## YOUR GOAL
Down to the last line below, give the listing again exactly.

## DATASET EXTRACT
=== Begin Enclosure ===
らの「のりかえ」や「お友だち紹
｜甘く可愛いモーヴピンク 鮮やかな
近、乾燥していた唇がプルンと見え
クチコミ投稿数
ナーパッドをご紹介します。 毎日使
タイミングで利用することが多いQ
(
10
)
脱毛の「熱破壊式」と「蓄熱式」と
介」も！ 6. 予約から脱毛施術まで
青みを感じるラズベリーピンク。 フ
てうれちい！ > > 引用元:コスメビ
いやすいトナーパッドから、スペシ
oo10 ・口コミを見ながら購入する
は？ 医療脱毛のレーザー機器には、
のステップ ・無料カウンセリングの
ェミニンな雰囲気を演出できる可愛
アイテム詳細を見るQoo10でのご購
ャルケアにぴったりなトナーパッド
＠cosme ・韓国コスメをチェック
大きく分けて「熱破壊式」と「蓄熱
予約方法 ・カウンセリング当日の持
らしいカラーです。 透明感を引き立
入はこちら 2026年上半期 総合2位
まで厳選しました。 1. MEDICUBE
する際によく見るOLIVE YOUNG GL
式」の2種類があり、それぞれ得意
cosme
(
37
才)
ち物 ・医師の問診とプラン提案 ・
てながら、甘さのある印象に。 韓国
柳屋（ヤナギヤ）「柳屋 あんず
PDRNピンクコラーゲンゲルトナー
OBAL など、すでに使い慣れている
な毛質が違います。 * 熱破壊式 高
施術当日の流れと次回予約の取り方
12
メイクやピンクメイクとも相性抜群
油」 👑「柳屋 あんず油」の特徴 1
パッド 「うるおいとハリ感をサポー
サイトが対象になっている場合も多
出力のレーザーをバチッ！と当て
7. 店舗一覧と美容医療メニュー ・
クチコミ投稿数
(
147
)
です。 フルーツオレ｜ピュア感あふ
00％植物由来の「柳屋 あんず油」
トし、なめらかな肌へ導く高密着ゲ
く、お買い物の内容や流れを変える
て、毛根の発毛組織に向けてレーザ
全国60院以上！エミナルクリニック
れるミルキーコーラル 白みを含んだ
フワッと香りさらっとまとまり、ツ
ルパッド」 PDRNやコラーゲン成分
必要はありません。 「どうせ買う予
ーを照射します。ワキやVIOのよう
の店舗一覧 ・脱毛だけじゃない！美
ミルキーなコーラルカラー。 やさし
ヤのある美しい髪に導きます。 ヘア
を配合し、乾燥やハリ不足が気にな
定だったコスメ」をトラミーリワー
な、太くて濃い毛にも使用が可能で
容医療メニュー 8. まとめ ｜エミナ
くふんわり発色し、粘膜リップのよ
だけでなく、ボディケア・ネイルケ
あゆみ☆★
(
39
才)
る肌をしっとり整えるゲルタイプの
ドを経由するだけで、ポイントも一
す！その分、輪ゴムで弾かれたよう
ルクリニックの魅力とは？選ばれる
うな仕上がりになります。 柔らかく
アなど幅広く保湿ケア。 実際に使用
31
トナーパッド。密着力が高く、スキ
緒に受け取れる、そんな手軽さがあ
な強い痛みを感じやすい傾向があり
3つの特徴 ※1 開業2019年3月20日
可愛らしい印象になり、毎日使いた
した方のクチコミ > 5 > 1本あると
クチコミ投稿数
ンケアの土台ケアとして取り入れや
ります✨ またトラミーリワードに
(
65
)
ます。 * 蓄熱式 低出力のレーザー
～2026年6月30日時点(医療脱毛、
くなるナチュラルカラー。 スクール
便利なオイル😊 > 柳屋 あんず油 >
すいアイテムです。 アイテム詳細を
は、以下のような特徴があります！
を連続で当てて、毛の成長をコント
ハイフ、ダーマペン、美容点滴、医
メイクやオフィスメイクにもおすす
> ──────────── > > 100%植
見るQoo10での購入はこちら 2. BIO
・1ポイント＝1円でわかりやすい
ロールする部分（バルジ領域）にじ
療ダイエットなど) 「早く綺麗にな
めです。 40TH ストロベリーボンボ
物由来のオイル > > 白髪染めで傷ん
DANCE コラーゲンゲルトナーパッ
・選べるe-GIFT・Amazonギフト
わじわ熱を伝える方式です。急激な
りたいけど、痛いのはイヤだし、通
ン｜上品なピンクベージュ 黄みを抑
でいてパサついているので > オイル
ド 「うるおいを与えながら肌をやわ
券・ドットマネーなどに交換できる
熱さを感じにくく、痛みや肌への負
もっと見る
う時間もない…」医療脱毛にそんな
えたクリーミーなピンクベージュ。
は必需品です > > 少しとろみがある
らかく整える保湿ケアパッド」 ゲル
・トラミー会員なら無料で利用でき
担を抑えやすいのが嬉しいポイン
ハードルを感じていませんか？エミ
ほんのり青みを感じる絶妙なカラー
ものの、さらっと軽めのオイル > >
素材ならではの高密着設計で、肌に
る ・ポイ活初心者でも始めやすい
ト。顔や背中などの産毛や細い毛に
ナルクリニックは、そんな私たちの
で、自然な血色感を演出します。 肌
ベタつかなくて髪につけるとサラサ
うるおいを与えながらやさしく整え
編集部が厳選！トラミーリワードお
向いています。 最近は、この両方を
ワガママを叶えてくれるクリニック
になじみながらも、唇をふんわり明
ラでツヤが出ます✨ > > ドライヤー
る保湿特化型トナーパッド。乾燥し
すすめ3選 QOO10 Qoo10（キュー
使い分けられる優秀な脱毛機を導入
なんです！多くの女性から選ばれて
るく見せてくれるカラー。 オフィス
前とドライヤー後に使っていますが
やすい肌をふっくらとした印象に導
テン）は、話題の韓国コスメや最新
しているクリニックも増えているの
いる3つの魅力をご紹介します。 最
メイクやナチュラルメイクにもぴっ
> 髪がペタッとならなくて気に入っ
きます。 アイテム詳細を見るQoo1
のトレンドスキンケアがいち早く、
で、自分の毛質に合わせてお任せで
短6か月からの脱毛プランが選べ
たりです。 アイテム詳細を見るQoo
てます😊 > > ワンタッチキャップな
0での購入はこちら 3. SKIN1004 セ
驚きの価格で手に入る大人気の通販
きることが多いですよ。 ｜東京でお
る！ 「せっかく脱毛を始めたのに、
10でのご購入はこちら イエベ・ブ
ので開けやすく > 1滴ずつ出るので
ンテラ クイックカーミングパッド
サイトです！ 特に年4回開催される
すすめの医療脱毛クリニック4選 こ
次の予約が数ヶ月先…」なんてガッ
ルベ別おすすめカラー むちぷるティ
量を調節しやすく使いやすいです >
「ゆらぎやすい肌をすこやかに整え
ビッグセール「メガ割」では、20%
=== End Enclosure ===
## TASK OUTPUT
らの「のりかえ」や「お友だち紹
｜甘く可愛いモーヴピンク 鮮やかな
近、乾燥していた唇がプルンと見え
クチコミ投稿数
ナーパッドをご紹介します。 毎日使
タイミングで利用することが多いQ
(
10
)
脱毛の「熱破壊式」と「蓄熱式」と
介」も！ 6. 予約から脱毛施術まで
青みを感じるラズベリーピンク。 フ
てうれちい！ > > 引用元:コスメビ
いやすいトナーパッドから、スペシ
oo10 ・口コミを見ながら購入する
は？ 医療脱毛のレーザー機器には、
のステップ ・無料カウンセリングの
ェミニンな雰囲気を演出できる可愛
アイテム詳細を見るQoo10でのご購
ャルケアにぴったりなトナーパッド
＠cosme ・韓国コスメをチェック
大きく分けて「熱破壊式」と「蓄熱
予約方法 ・カウンセリング当日の持
らしいカラーです。 透明感を引き立
入はこちら 2026年上半期 総合2位
まで厳選しました。 1. MEDICUBE
する際によく見るOLIVE YOUNG GL
式」の2種類があり、それぞれ得意
cosme
(
37
才)
ち物 ・医師の問診とプラン提案 ・
てながら、甘さのある印象に。 韓国
柳屋（ヤナギヤ）「柳屋 あんず
PDRNピンクコラーゲンゲルトナー
OBAL など、すでに使い慣れている
な毛質が違います。 * 熱破壊式 高
施術当日の流れと次回予約の取り方
12
メイクやピンクメイクとも相性抜群
油」 👑「柳屋 あんず油」の特徴 1
パッド 「うるおいとハリ感をサポー
サイトが対象になっている場合も多
出力のレーザーをバチッ！と当て
7. 店舗一覧と美容医療メニュー ・
クチコミ投稿数
(
147
)
です。 フルーツオレ｜ピュア感あふ
00％植物由来の「柳屋 あんず油」
トし、なめらかな肌へ導く高密着ゲ
く、お買い物の内容や流れを変える
て、毛根の発毛組織に向けてレーザ
全国60院以上！エミナルクリニック
れるミルキーコーラル 白みを含んだ
フワッと香りさらっとまとまり、ツ
ルパッド」 PDRNやコラーゲン成分
必要はありません。 「どうせ買う予
ーを照射します。ワキやVIOのよう
の店舗一覧 ・脱毛だけじゃない！美
ミルキーなコーラルカラー。 やさし
ヤのある美しい髪に導きます。 ヘア
を配合し、乾燥やハリ不足が気にな
定だったコスメ」をトラミーリワー
な、太くて濃い毛にも使用が可能で
容医療メニュー 8. まとめ ｜エミナ
くふんわり発色し、粘膜リップのよ
だけでなく、ボディケア・ネイルケ
あゆみ☆★
(
39
才)
る肌をしっとり整えるゲルタイプの
ドを経由するだけで、ポイントも一
す！その分、輪ゴムで弾かれたよう
ルクリニックの魅力とは？選ばれる
うな仕上がりになります。 柔らかく
アなど幅広く保湿ケア。 実際に使用
31
トナーパッド。密着力が高く、スキ
緒に受け取れる、そんな手軽さがあ
な強い痛みを感じやすい傾向があり
3つの特徴 ※1 開業2019年3月20日
可愛らしい印象になり、毎日使いた
した方のクチコミ > 5 > 1本あると
クチコミ投稿数
ンケアの土台ケアとして取り入れや
ります✨ またトラミーリワードに
(
65
)
ます。 * 蓄熱式 低出力のレーザー
～2026年6月30日時点(医療脱毛、
くなるナチュラルカラー。 スクール
便利なオイル😊 > 柳屋 あんず油 >
すいアイテムです。 アイテム詳細を
は、以下のような特徴があります！
を連続で当てて、毛の成長をコント
ハイフ、ダーマペン、美容点滴、医
メイクやオフィスメイクにもおすす
> ──────────── > > 100%植
見るQoo10での購入はこちら 2. BIO
・1ポイント＝1円でわかりやすい
ロールする部分（バルジ領域）にじ
療ダイエットなど) 「早く綺麗にな
めです。 40TH ストロベリーボンボ
物由来のオイル > > 白髪染めで傷ん
DANCE コラーゲンゲルトナーパッ
・選べるe-GIFT・Amazonギフト
わじわ熱を伝える方式です。急激な
りたいけど、痛いのはイヤだし、通
ン｜上品なピンクベージュ 黄みを抑
でいてパサついているので > オイル
ド 「うるおいを与えながら肌をやわ
券・ドットマネーなどに交換できる
熱さを感じにくく、痛みや肌への負
もっと見る
う時間もない…」医療脱毛にそんな
えたクリーミーなピンクベージュ。
は必需品です > > 少しとろみがある
らかく整える保湿ケアパッド」 ゲル
・トラミー会員なら無料で利用でき
担を抑えやすいのが嬉しいポイン
ハードルを感じていませんか？エミ
ほんのり青みを感じる絶妙なカラー
ものの、さらっと軽めのオイル > >
素材ならではの高密着設計で、肌に
る ・ポイ活初心者でも始めやすい
ト。顔や背中などの産毛や細い毛に
ナルクリニックは、そんな私たちの
で、自然な血色感を演出します。 肌
ベタつかなくて髪につけるとサラサ
うるおいを与えながらやさしく整え
編集部が厳選！トラミーリワードお
向いています。 最近は、この両方を
ワガママを叶えてくれるクリニック
になじみながらも、唇をふんわり明
ラでツヤが出ます✨ > > ドライヤー
る保湿特化型トナーパッド。乾燥し
すすめ3選 QOO10 Qoo10（キュー
使い分けられる優秀な脱毛機を導入
なんです！多くの女性から選ばれて
るく見せてくれるカラー。 オフィス
前とドライヤー後に使っていますが
やすい肌をふっくらとした印象に導
テン）は、話題の韓国コスメや最新
しているクリニックも増えているの
いる3つの魅力をご紹介します。 最
メイクやナチュラルメイクにもぴっ
> 髪がペタッとならなくて気に入っ
きます。 アイテム詳細を見るQoo1
のトレンドスキンケアがいち早く、
で、自分の毛質に合わせてお任せで
短6か月からの脱毛プランが選べ
たりです。 アイテム詳細を見るQoo
てます😊 > > ワンタッチキャップな
0での購入はこちら 3. SKIN1004 セ
驚きの価格で手に入る大人気の通販
きることが多いですよ。 ｜東京でお
る！ 「せっかく脱毛を始めたのに、
10でのご購入はこちら イエベ・ブ
ので開けやすく > 1滴ずつ出るので
ンテラ クイックカーミングパッド
サイトです！ 特に年4回開催される
すすめの医療脱毛クリニック4選 こ
次の予約が数ヶ月先…」なんてガッ
ルベ別おすすめカラー むちぷるティ
量を調節しやすく使いやすいです >
「ゆらぎやすい肌をすこやかに整え
ビッグセール「メガ割」では、20%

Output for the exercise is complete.